Round 1
Questions: It was a two-part question.
Part 1:
You are getting the readings of server latencies. You need to return the avg latency for the last K values.
For example -
Latencies - 10, 20, 30, 80, 30, 20, 80, 80
K = 5
O/P - 34, 36, 48, 58
You can assume you start your output after once you have K values.
Part 2:
You still have the same latencies coming in, but now you have a window size of K and there is a value X. You need to ignore the top X values when calculating the avg.
For example -
Latencies - 60, 70, 30, 100, 30, 20, 40, 80
K = 5
X = 2
O/P - 36 [60+30+30+20+40], 38 [70+30+30+20+40]
So, your size now is K+X, and while getting the avg we need to ignore the top X values in that window and then return the avg.
Candidate's Approach
For Part 1, the candidate proposed using a deque sliding window to keep adding values at the back and removing from the front. The time complexity is O(n) and space complexity is O(k).

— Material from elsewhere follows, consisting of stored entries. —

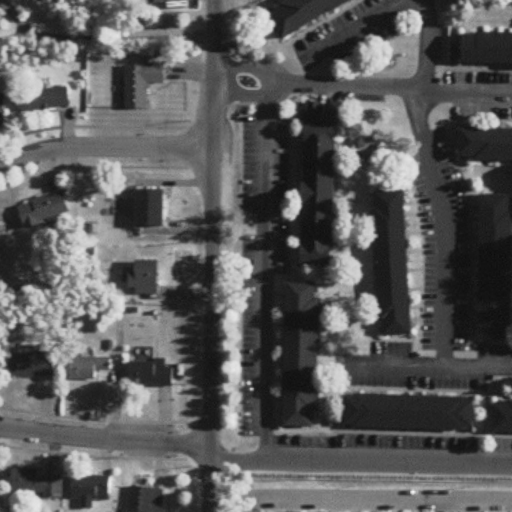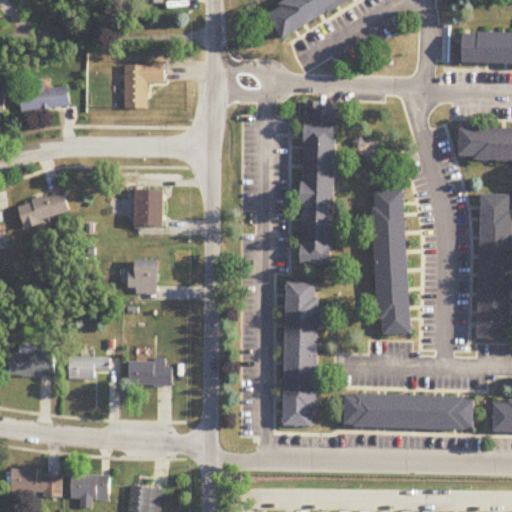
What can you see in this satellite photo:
building: (0, 0)
building: (156, 1)
building: (300, 13)
road: (352, 31)
road: (106, 40)
road: (425, 46)
building: (488, 49)
road: (243, 69)
building: (142, 84)
road: (388, 87)
road: (242, 96)
building: (45, 98)
building: (2, 103)
building: (486, 145)
road: (104, 147)
building: (319, 186)
building: (149, 209)
building: (46, 211)
road: (445, 226)
building: (1, 236)
road: (210, 256)
building: (393, 264)
building: (496, 269)
road: (265, 274)
building: (146, 281)
building: (302, 355)
building: (33, 366)
road: (423, 368)
building: (89, 369)
building: (151, 375)
building: (411, 413)
building: (503, 417)
road: (104, 441)
road: (360, 465)
building: (35, 484)
building: (91, 490)
building: (146, 500)
road: (371, 501)
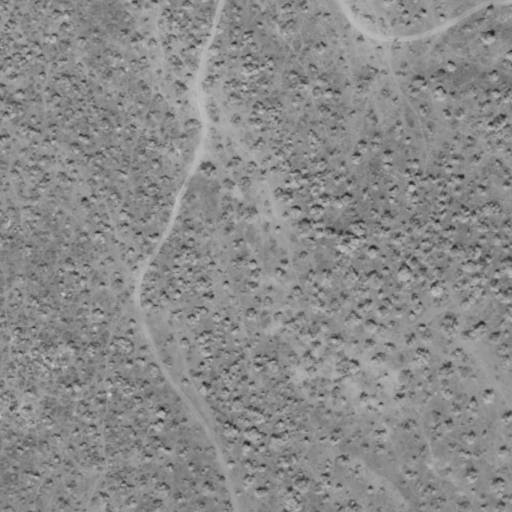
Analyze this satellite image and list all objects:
road: (428, 30)
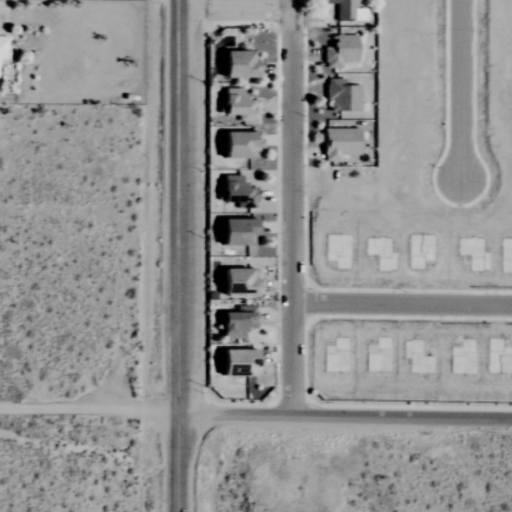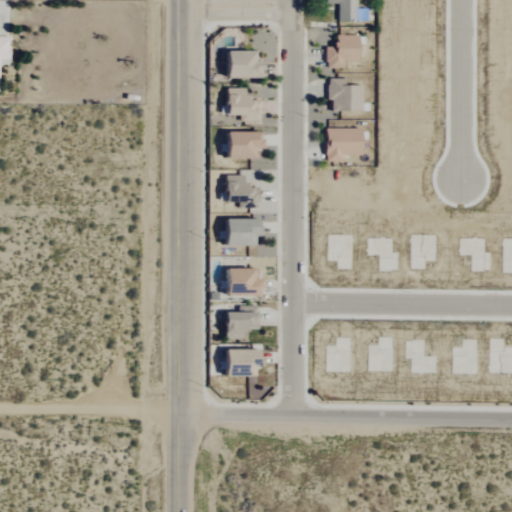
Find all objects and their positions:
road: (177, 2)
road: (240, 8)
building: (341, 9)
building: (3, 50)
building: (338, 52)
building: (236, 65)
road: (463, 89)
building: (341, 96)
building: (236, 105)
building: (338, 143)
building: (236, 145)
building: (235, 193)
road: (186, 206)
road: (294, 208)
building: (234, 232)
building: (236, 282)
road: (403, 303)
building: (236, 322)
building: (235, 363)
road: (92, 407)
road: (348, 417)
road: (184, 463)
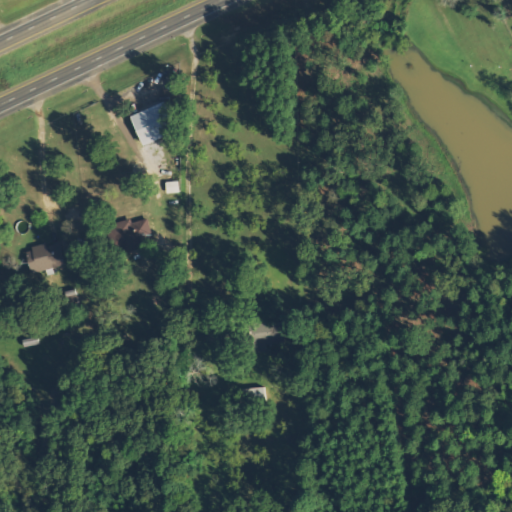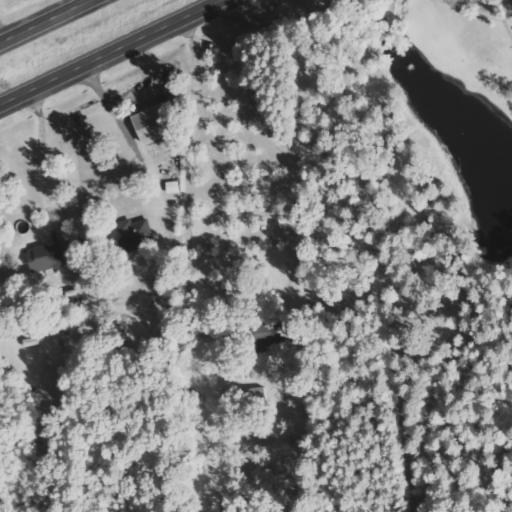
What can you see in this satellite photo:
road: (43, 21)
road: (111, 52)
building: (156, 122)
building: (175, 186)
building: (136, 233)
building: (49, 257)
building: (272, 332)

For Part 2, the candidate initially thought of using heaps but struggled with how to remove the front of the sliding window. After discussing the challenges, the candidate suggested a brute force approach that involves maintaining a sliding window, sorting it each time it slides, and then calculating the sum of the top X values to subtract from the total sum of the window.
Interviewer's Feedback
The interviewer was supportive of the candidate's approach for Part 1 and did not require coding for that part. However, for Part 2, the interviewer indicated that heaps might not be the best choice and encouraged the candidate to think of alternative data structures.